13. Il résulte de tout ce qui précède que les conclusions aux fins d'annulation présentées par M. A doivent être rejetées. Par voie de conséquence, les conclusions aux fins d'injonction et d'astreinte doivent également être rejetées. Il en est de même de celles présentées au titre de l'article L. 761-1 du code de justice administrative et de l'article 37 de la loi du 10 juillet 1991.

D E C I D E :

Article 1er : La requête de M. A est rejetée.

Article 2 : Le présent jugement sera notifié à M. D et au préfet d'Indre-et-Loire.

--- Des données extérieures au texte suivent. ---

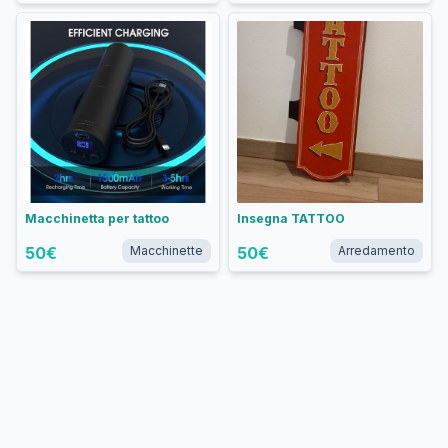
Macchinetta per tattoo
Insegna TATTOO
50
€
Macchinette
50
€
Arredamento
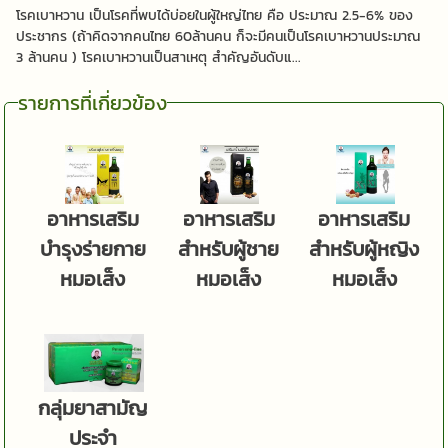
โรคเบาหวาน เป็นโรคที่พบได้บ่อยในผู้ใหญ่ไทย คือ ประมาณ 2.5-6% ของ
ประชากร (ถ้าคิดจากคนไทย 60ล้านคน ก็จะมีคนเป็นโรคเบาหวานประมาณ
3 ล้านคน ) โรคเบาหวานเป็นสาเหตุ สำคัญอันดับแ...
รายการที่เกี่ยวข้อง
อาหารเสริม
อาหารเสริม
อาหารเสริม
บำรุงร่ายกาย
สำหรับผู้ชาย
สำหรับผู้หญิง
หมอเส็ง
หมอเส็ง
หมอเส็ง
กลุ่มยาสามัญ
ประจำ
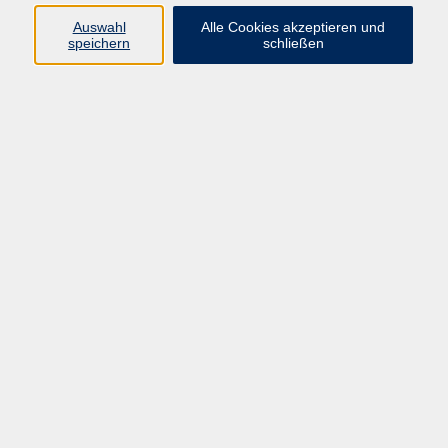
Datenschutzerklärung
Auswahl
Alle Cookies akzeptieren und
Impressum
speichern
schließen
Widerruf
Programm
Zeitgeschehen und Diskurs
Kunst und Kultur
Bewusst leben
Fremdsprachen
Deutsch
Beruf und Digitalisierung
Inhalte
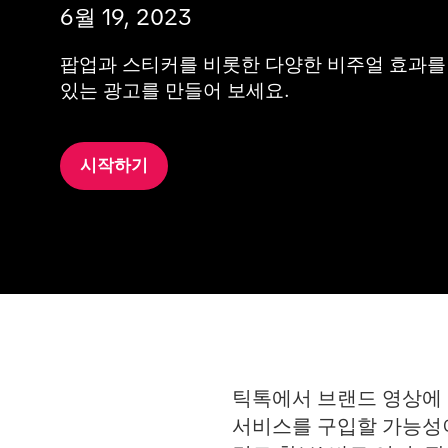
6월 19, 2023
팝업과 스티커를 비롯한 다양한 비주얼 효과를 
있는 광고를 만들어 보세요.
시작하기
틱톡에서 브랜드 영상에 
서비스를 구입할 가능성이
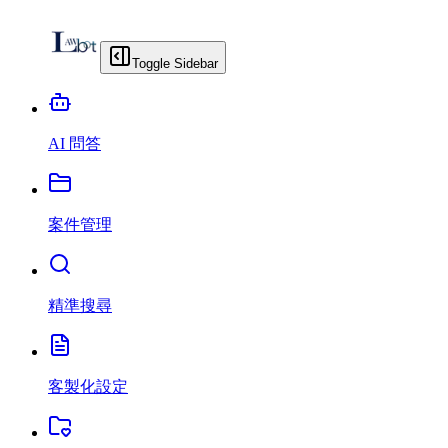
Toggle Sidebar
AI 問答
案件管理
精準搜尋
客製化設定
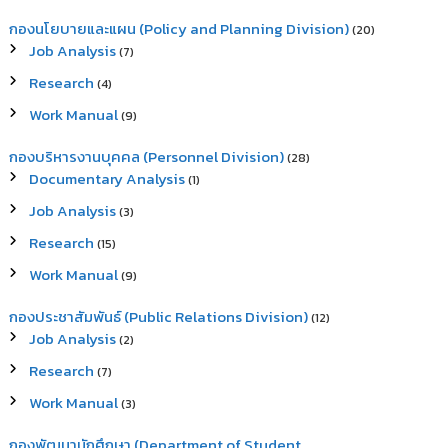
กองนโยบายและแผน (Policy and Planning Division)
(20)
Job Analysis
(7)
Research
(4)
Work Manual
(9)
กองบริหารงานบุคคล (Personnel Division)
(28)
Documentary Analysis
(1)
Job Analysis
(3)
Research
(15)
Work Manual
(9)
กองประชาสัมพันธ์ (Public Relations Division)
(12)
Job Analysis
(2)
Research
(7)
Work Manual
(3)
กองพัฒนานักศึกษา (Department of Student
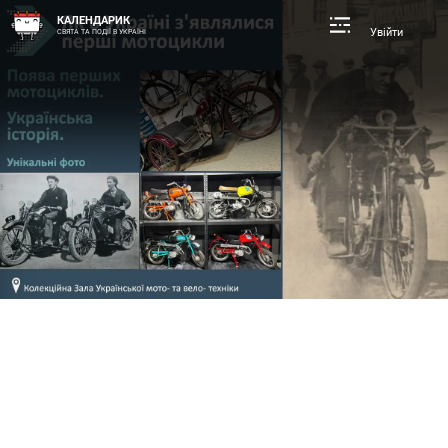
КАЛЕНДАРИК
Увійти
СВЯТА ТА ПОДІЇ В УКРАЇНІ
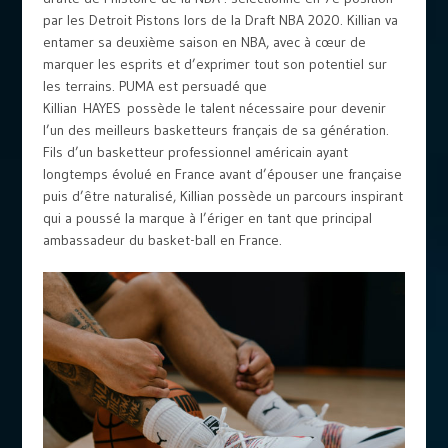
par les Detroit Pistons lors de la Draft NBA 2020. Killian va
entamer sa deuxième saison en NBA, avec à cœur de
marquer les esprits et d’exprimer tout son potentiel sur
les terrains. PUMA est persuadé que
Killian HAYES possède le talent nécessaire pour devenir
l’un des meilleurs basketteurs français de sa génération.
Fils d’un basketteur professionnel américain ayant
longtemps évolué en France avant d’épouser une française
puis d’être naturalisé, Killian possède un parcours inspirant
qui a poussé la marque à l’ériger en tant que principal
ambassadeur du basket-ball en France.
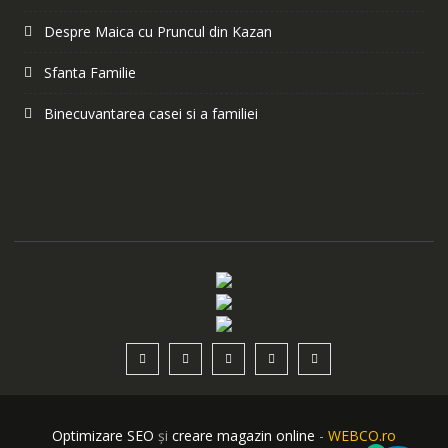
Despre Maica cu Pruncul din Kazan
Sfanta Familie
Binecuvantarea casei si a familiei
Optimizare SEO
și
creare magazin online
-
WEBCO.ro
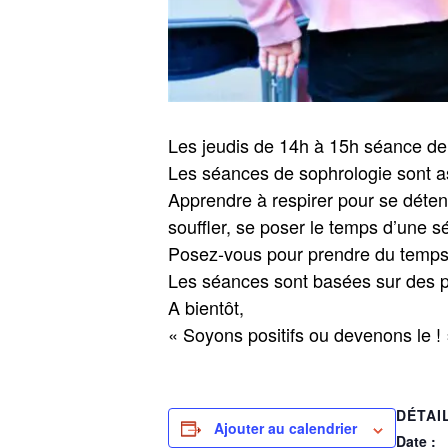
Les jeudis de 14h à 15h séance de
Les séances de sophrologie sont as
Apprendre à respirer pour se déten
souffler, se poser le temps d’une 
Posez-vous pour prendre du temps
Les séances sont basées sur des pr
A bientôt,
« Soyons positifs ou devenons le ! 
DÉTAI
Ajouter au calendrier
Date :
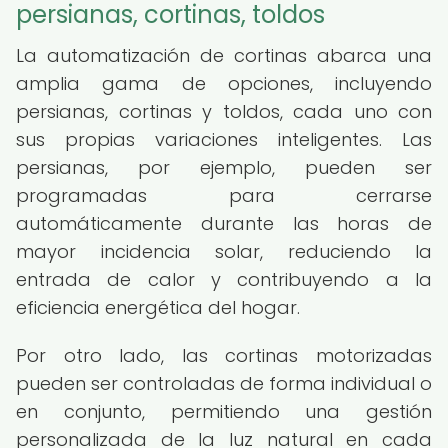
persianas, cortinas, toldos
La automatización de cortinas abarca una
amplia gama de opciones, incluyendo
persianas, cortinas y toldos, cada uno con
sus propias variaciones inteligentes. Las
persianas, por ejemplo, pueden ser
programadas para cerrarse
automáticamente durante las horas de
mayor incidencia solar, reduciendo la
entrada de calor y contribuyendo a la
eficiencia energética del hogar.
Por otro lado, las cortinas motorizadas
pueden ser controladas de forma individual o
en conjunto, permitiendo una gestión
personalizada de la luz natural en cada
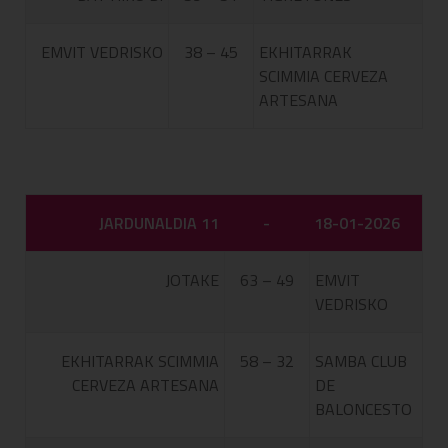
EMVIT VEDRISKO
38 – 45
EKHITARRAK
SCIMMIA CERVEZA
ARTESANA
JARDUNALDIA 11
-
18-01-2026
JOTAKE
63 – 49
EMVIT
VEDRISKO
EKHITARRAK SCIMMIA
58 – 32
SAMBA CLUB
CERVEZA ARTESANA
DE
BALONCESTO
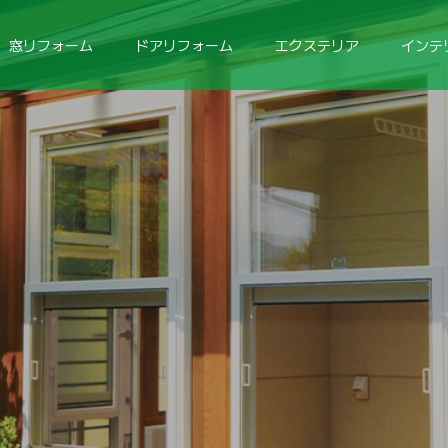
窓リフォーム
ドアリフォーム
エクステリア
インテ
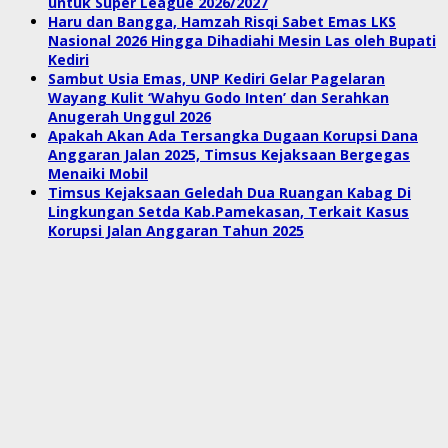
untuk Super League 2026/2027
Haru dan Bangga, Hamzah Risqi Sabet Emas LKS
Nasional 2026 Hingga Dihadiahi Mesin Las oleh Bupati
Kediri
Sambut Usia Emas, UNP Kediri Gelar Pagelaran
Wayang Kulit ‘Wahyu Godo Inten’ dan Serahkan
Anugerah Unggul 2026
Apakah Akan Ada Tersangka Dugaan Korupsi Dana
Anggaran Jalan 2025, Timsus Kejaksaan Bergegas
Menaiki Mobil
Timsus Kejaksaan Geledah Dua Ruangan Kabag Di
Lingkungan Setda Kab.Pamekasan, Terkait Kasus
Korupsi Jalan Anggaran Tahun 2025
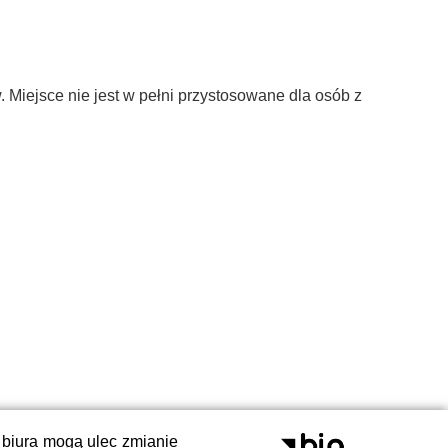
. Miejsce nie jest w pełni przystosowane dla osób z
 biura mogą ulec zmianie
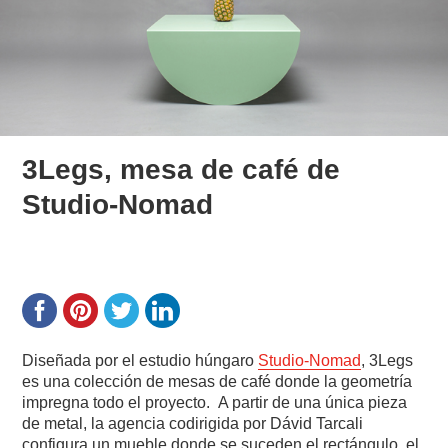
3Legs, mesa de café de
Studio-Nomad
Diseñada por el estudio húngaro
Studio-Nomad
, 3Legs
es una colección de mesas de café donde la geometría
impregna todo el proyecto. A partir de una única pieza
de metal, la agencia codirigida por Dávid Tarcali
configura un mueble donde se suceden el rectángulo, el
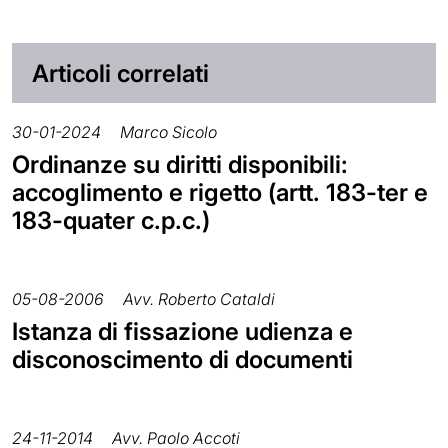
Articoli correlati
30-01-2024
Marco Sicolo
Ordinanze su diritti disponibili:
accoglimento e rigetto (artt. 183-ter e
183-quater c.p.c.)
05-08-2006
Avv. Roberto Cataldi
Istanza di fissazione udienza e
disconoscimento di documenti
24-11-2014
Avv. Paolo Accoti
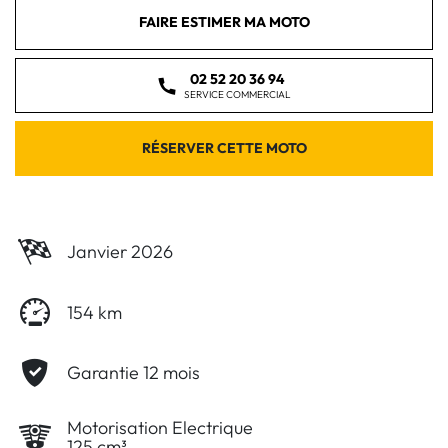
FAIRE ESTIMER MA MOTO
02 52 20 36 94
SERVICE COMMERCIAL
RÉSERVER CETTE MOTO
Janvier 2026
154 km
Garantie 12 mois
Motorisation Electrique
125 cm³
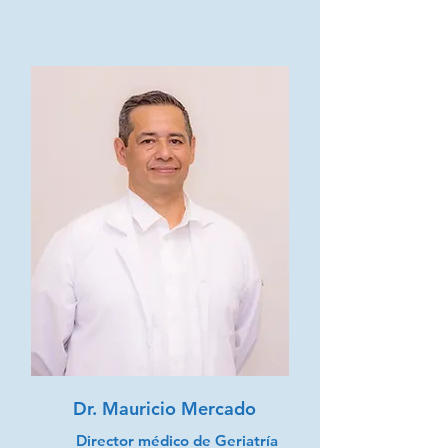
Dr. Mauricio Mercado
Director médico de Geriatría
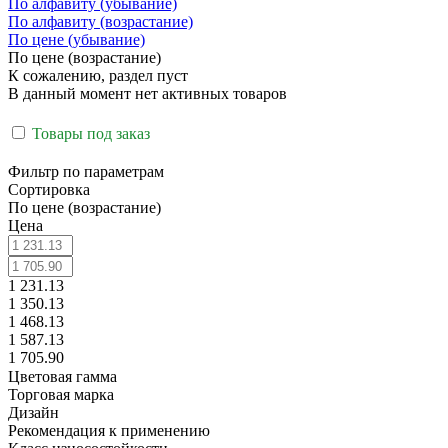
По алфавиту (убывание)
По алфавиту (возрастание)
По цене (убывание)
По цене (возрастание)
К сожалению, раздел пуст
В данный момент нет активных товаров
Товары под заказ
Фильтр по параметрам
Сортировка
По цене (возрастание)
Цена
1 231.13
1 350.13
1 468.13
1 587.13
1 705.90
Цветовая гамма
Торговая марка
Дизайн
Рекомендация к применению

Délibéré après l'audience du 26 septembre 2024, à laquelle siégeaient :

M. Lacassagne, président,

M. Gasnier, conseiller,

Mme Ploteau, conseillère.

Rendu public par mise à disposition au greffe le 10 octobre 2024.

Le rapporteur,

Paul GASNIER

Le président,

Denis LACASSAGNE

La greffière,

Marie-Josée PRECOPE

La République mande et ordonne au le préfet d'Indre-et-Loire en ce qui le concerne ou à tous commissaires de justice à ce requis en ce qui concerne les voies de droit commun contre les parties privées, de pourvoir à l'exécution de la présente décision.